In 2008, Guerrero was appointed Community Scholar in the Department of Chicana/o Studies at UCLA, where he developed and taught the course, “¡Gaytino¡: Performance and The Power of One." In 2014–2015, Guerrero was named Regents Lecturer in the Department of Chicana/o Studies and the LGBTQ Studies Program, where he reprised his "Power of One" course, and taught it again in Summer 2018.

Guerrero also produced Lalo Guerrero: The Original Chicano, a documentary on his father, Lalo Guerrero.

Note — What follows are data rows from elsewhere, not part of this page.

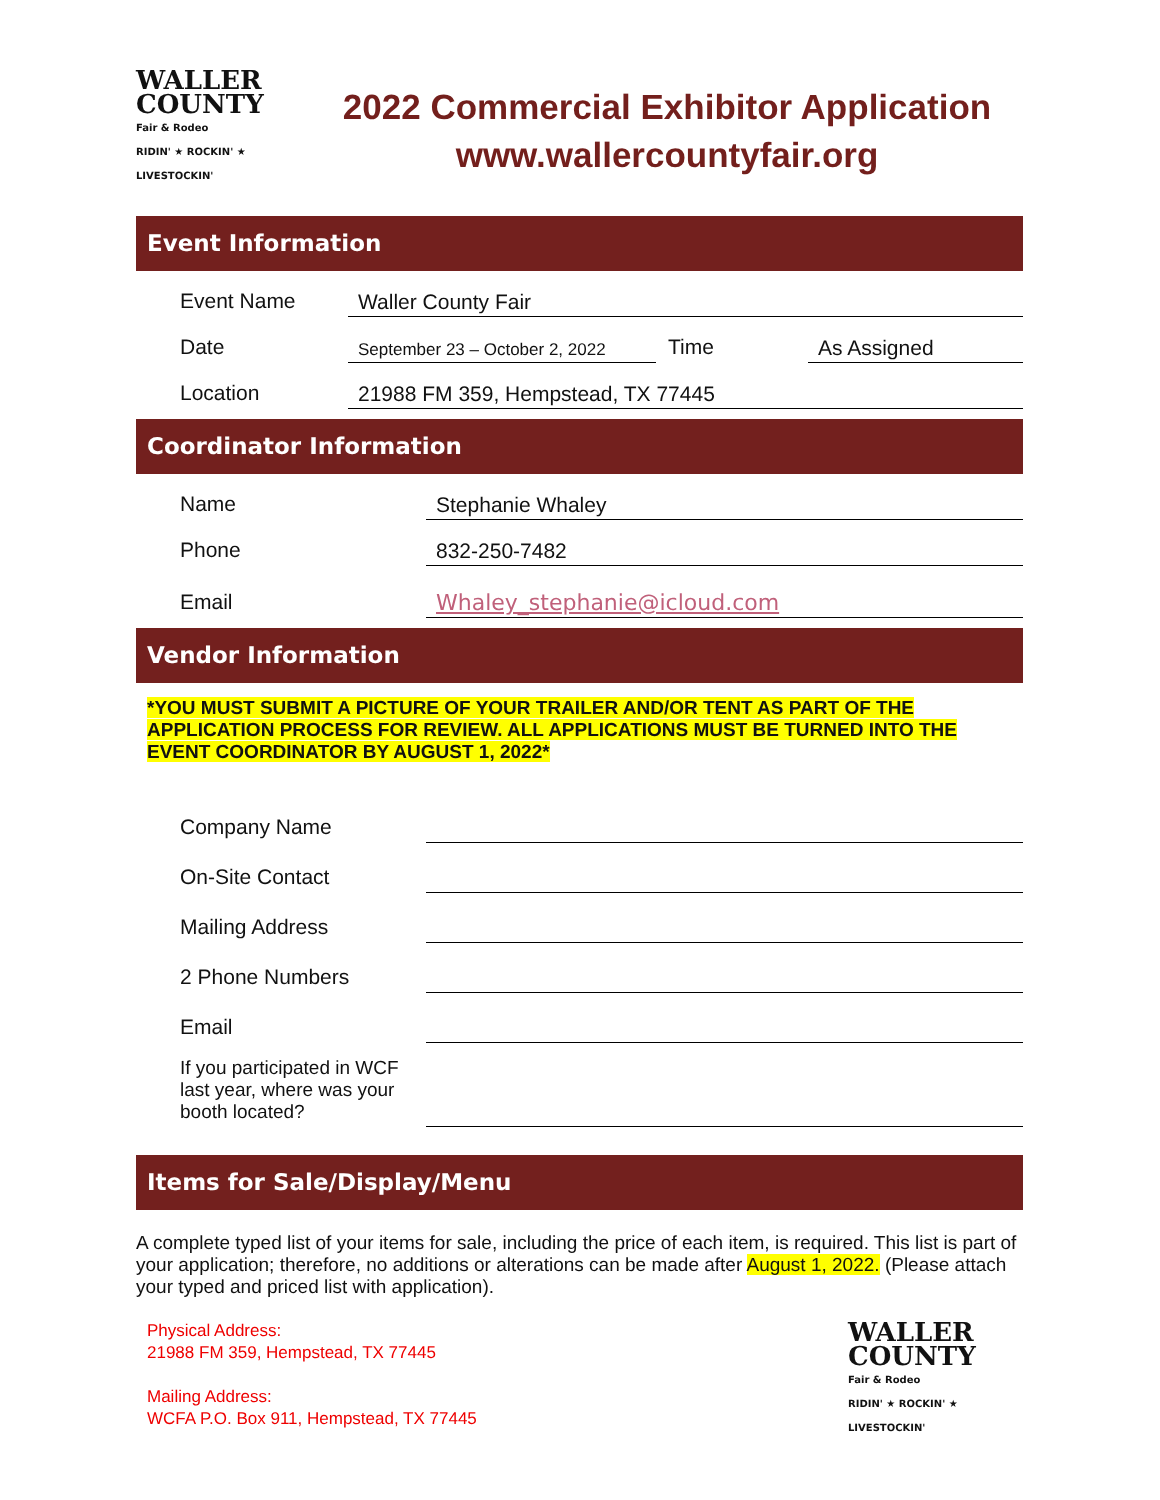WALLER
COUNTY
Fair & Rodeo
RIDIN' ★ ROCKIN' ★ LIVESTOCKIN'
2022 Commercial Exhibitor Application
www.wallercountyfair.org
Event Information
Event Name
Waller County Fair
Date
September 23 – October 2, 2022
Time
As Assigned
Location
21988 FM 359, Hempstead, TX 77445
Coordinator Information
Name
Stephanie Whaley
Phone
832-250-7482
Email
Whaley_stephanie@icloud.com
Vendor Information
*YOU MUST SUBMIT A PICTURE OF YOUR TRAILER AND/OR TENT AS PART OF THE APPLICATION PROCESS FOR REVIEW. ALL APPLICATIONS MUST BE TURNED INTO THE EVENT COORDINATOR BY AUGUST 1, 2022*
Company Name
On-Site Contact
Mailing Address
2 Phone Numbers
Email
If you participated in WCF last year, where was your booth located?
Items for Sale/Display/Menu
A complete typed list of your items for sale, including the price of each item, is required. This list is part of your application; therefore, no additions or alterations can be made after August 1, 2022. (Please attach your typed and priced list with application).
Physical Address:
21988 FM 359, Hempstead, TX 77445
Mailing Address:
WCFA P.O. Box 911, Hempstead, TX 77445
WALLER
COUNTY
Fair & Rodeo
RIDIN' ★ ROCKIN' ★ LIVESTOCKIN'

The film aired nationally on PBS stations in the Voces series hosted by Edward James Olmos and included a DVD/CD release. The film was also screened at the Cineteca Mexico in Mexico City. Guerrero has presented his academic talk, "Activism and the Arts: A Life's Journey" in college classrooms across the U.S., and at the Smithsonian Institution's National Museum of the American Latino in 2016.